· Budget de la première tranche : 300 millions de DH
· Le programme démarrera en 2011 et s’achèvera en 2013
Une seconde vie pour l’ancienne médina de Casablanca ! Le projet de réhabilitation vient d’être lancé par le Souverain. En effet une convention portant sur la mise à niveau urbaine du quartier historique de la métropole a été signée vendredi 27 août devant le Roi. Le budget alloué à la première tranche s’élève à 300 millions de DH, dont 200 millions déboursés par le département de l’Intérieur et 100 millions par le Fonds Hassan II pour le développement social et économique.
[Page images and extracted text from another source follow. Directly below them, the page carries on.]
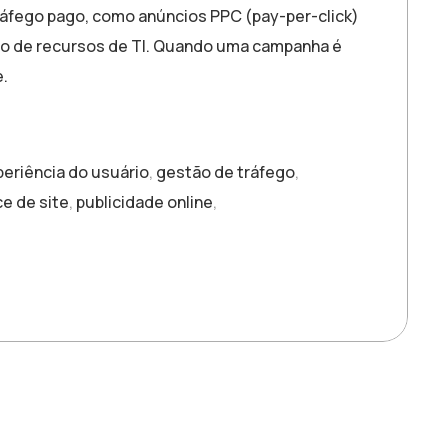
ráfego pago, como anúncios PPC (pay-per-click)
o de recursos de TI. Quando uma campanha é
.
eriência do usuário
,
gestão de tráfego
,
e de site
,
publicidade online
,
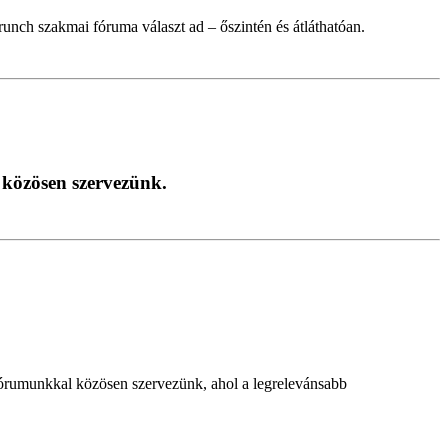
nch szakmai fóruma választ ad – őszintén és átláthatóan.
 közösen szervezünk.
órumunkkal közösen szervezünk, ahol a legrelevánsabb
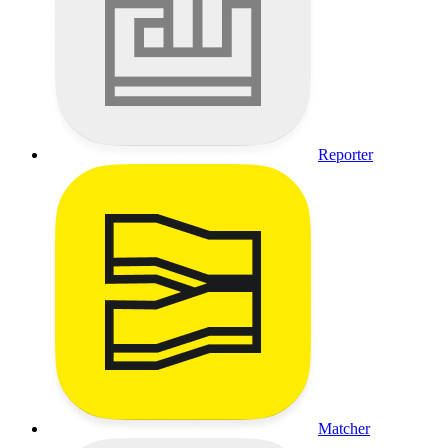
Reporter
Matcher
Après la phase des études techniques qui prendra 4 mois, un plan d’actions sera élaboré en trois tranches et portera sur les mesures nécessaires à la réhabilitation de cette partie historique de la métropole. Le plan d’actions concernera également la mise à niveau et la sauvegarde des monuments historiques de l’ancienne médina afin de mettre en valeur le patrimoine culturel et touristique de ce quartier. Un noyau urbain qui traîne toutes sortes de maux : habitat insalubre, chômage, pauvreté, précarité, absence d’infrastructures de base et d’équipements socioculturels…
En pratique, la première tranche du programme de réhabilitation démarrera avec le traitement des immeubles menaçant ruine, la mise à niveau des ouvrages et infrastructures publics (voirie et réseaux divers, assainissement, eau potable et éclairage public) et l’aménagement des places et d’espaces verts. Prévue pour la période 2011-2013, cette première tranche du plan de réhabilitation, qui démarrera en 2011, consistera en la mise à niveau des équipements publics tels que les écoles, lieux de culte, centres socio-éducatifs et création d’équipements de proximité. La réfection de la muraille et des portails, le relogement de 200 ménages habitant des bidonvilles ou des équipements à caractère public sont également programmés. Quant à la deuxième tranche, elle prévoit la réalisation d’une enquête sur le statut du foncier ainsi que les problèmes d’immatriculation. Elle vise également à établir des diagnostics et des études techniques de tous les bâtiments menaçant ruine. Pour ce qui est de la troisième tranche, elle vise l’identification, la réhabilitation et la valorisation des édifices ayant une valeur architecturale et patrimoniale.
En fait, le projet de réhabilitation de l’ancienne médina de Casablanca remonte à plus de deux décennies, mais il a été à chaque fois renvoyé aux calendes grecques. En effet, le Schéma directeur d’aménagement urbain (SDAU) du Grand Casablanca, élaboré par Michel Pinseau en 1984, parlait du caractère impératif de la « conservation de l’ancienne médina, témoin de l’architecture traditionnelle de Casablanca ». Le SDAU en recommandait la réhabilitation progressive. Il faudra attendre cinq ans pour que l’on reparle « d’un vaste plan de restauration de ce quartier visant à améliorer la qualité des constructions, à sauvegarder les bâtiments et les éléments d’architecture du patrimoine national ». La priorité devait être donnée aux monuments historiques et autres bâtiments ayant une valeur esthétique incontestée. Au total, 90 bâtiments de bonne qualité architecturale, 151 portails et 7 porches du patrimoine devaient être restaurés. Le document urbain annonçait la restauration de la muraille de l’ancienne médina, avec un tracé légèrement différent, prévoyant l’aménagement de la grande porte et d’une tour d’angle de manière à anticiper la restitution de l’ancienne tour de l’horloge.
45 hectares
La réhabilitation de l’ancienne médina de Casablanca a toujours été invoquée par les présidents de communes et de communautés urbaines, ainsi que les autorités centrales. L’idée de base consiste à restaurer les anciennes médinas à l’échelle nationale, mais le projet s’est toujours heurté au problème du financement. Conséquence, l’ancienne médina, livrée à elle-même, a subi une importante dégradation. Aujourd’hui, le quartier est caractérisé par une forte densité démographique. Selon le recensement de 2004, la zone compte 55.852 habitants, dont 13.066 ménages, répartis sur 45 hectares. Soit une densité moyenne variant entre 1.000 et 3.000 habitants/hectare selon les secteurs. Le site abrite quelque 7.076 entreprises, principalement des unités artisanales. Le programme Rawaj prévoit d’ailleurs des mesures pour la mise à niveau des commerces de cette partie de la ville. Valeur aujourd’hui, 20% des ménages de l’ancienne médina n’ont pas encore accès à l’eau potable. 6% ne disposent pas d’électricité et 6,6% ne sont pas raccordés au réseau d’assainissement. Pis encore, 56 habitats menacent ruine.